You need to find out the reason for the timeout. If you encounter a timeout period, make sure that all Redis nodes are up and reachable. Timeouts are a symptom of infrastructure issues.

huaxne commented 1 year ago

Thank you for your support.

What's strange to me is that my scheduled check task executes LettuceConnectionFactory. validateConnection() every 5 seconds; And no log of validate failure was found. This indicates that the current connection is okay.

But why does a timeout error occur when using it in SpringSession, and it lasts for 15 minutes (during which LettuceConnectionFactory. validateConnection() runs normally).

I have checked the source code of validateConnection and found it executes the ping() function. Can't this function guarantee that the current connection is valid?
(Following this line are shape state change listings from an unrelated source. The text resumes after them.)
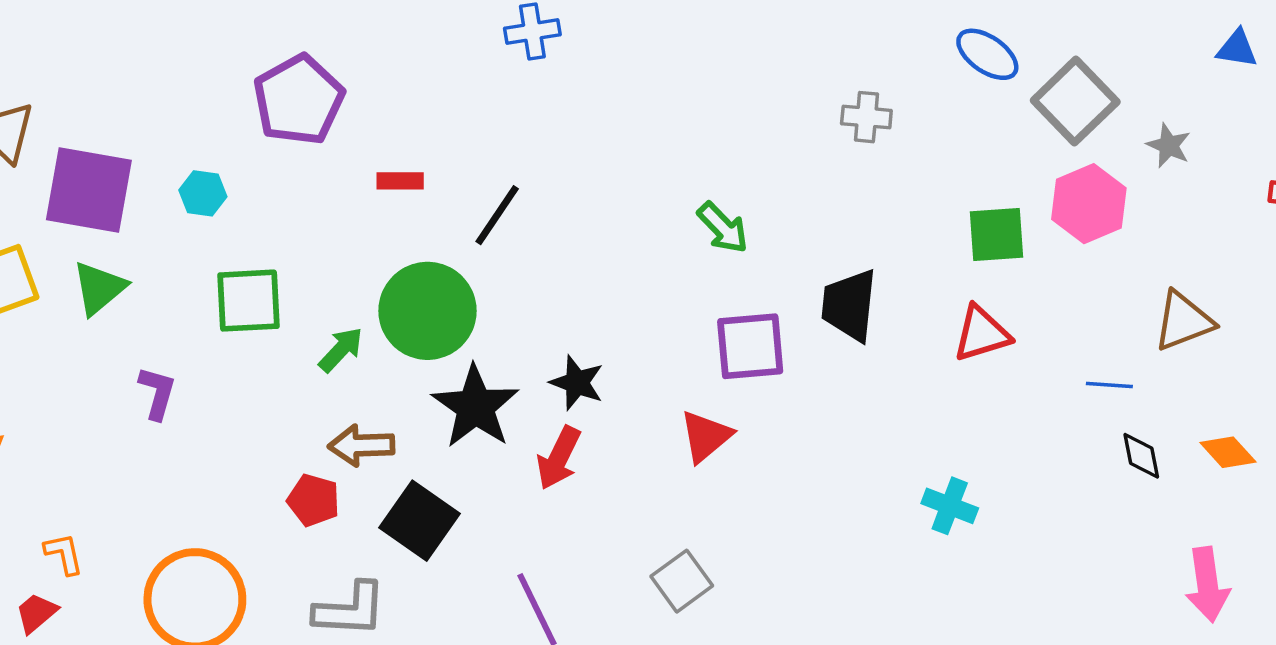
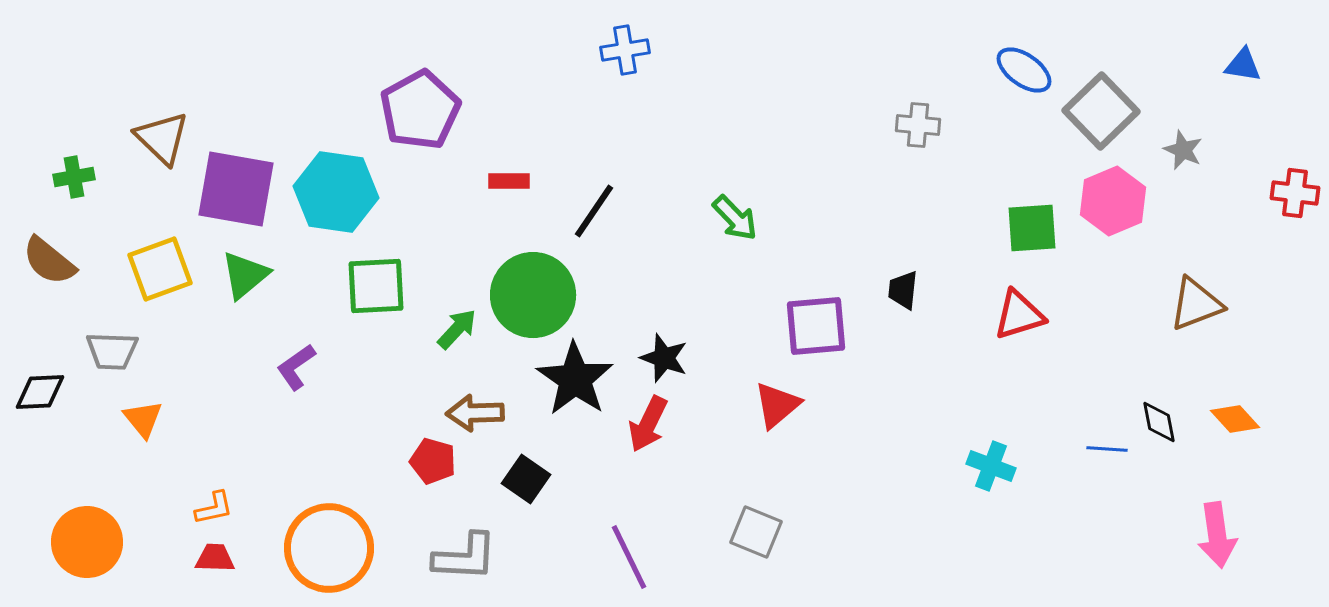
cyan hexagon: (203, 193) -> (336, 192), size x2.0
green arrow: (723, 228) -> (735, 218), moved
black trapezoid: (849, 305) -> (903, 290), size x0.6
blue line: (1109, 385) -> (1107, 449), moved
purple L-shape: (157, 393) -> (296, 367), turned -141
black square: (420, 521) -> (526, 479), size x0.7
orange L-shape: (64, 554) -> (214, 508), turned 90
gray square: (682, 581) -> (756, 532), turned -32
red trapezoid: (36, 613) -> (215, 558), moved, turned 42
huaxne commented 1 year ago

You need to find out the reason for the timeout. If you encounter a timeout period, make sure that all Redis nodes are up and reachable. Timeouts are a symptom of infrastructure issues.

I think there will always be occasional issues with the server or network. What I need is to promptly sense that the current connection is not available and quickly create new TCP connections. The log above shows that this problem occurs approximately 1-2 times a day (15 minutes each time). But LettuceConnectionFactory ValidateConnection() did not recognize that this connection is not available.

mp911de commented 1 year ago

Cluster connections cannot be reliably verified unless issuing a PING to every cluster node as the subsequent operation can target any node within the cluster. I think it is reasonable to move that requirement into Spring Data Redis.

huaxne commented 1 year ago

Cluster connections cannot be reliably verified unless issuing a PING to every cluster node as the subsequent operation can target any node within the cluster. I think it is reasonable to move that requirement into Spring Data Redis.

Yes, I think you're right(it is reasonable to move that requirement into Spring Data Redis). I solved this problem through the keepalive setting. 1428 Thank you very much for your help.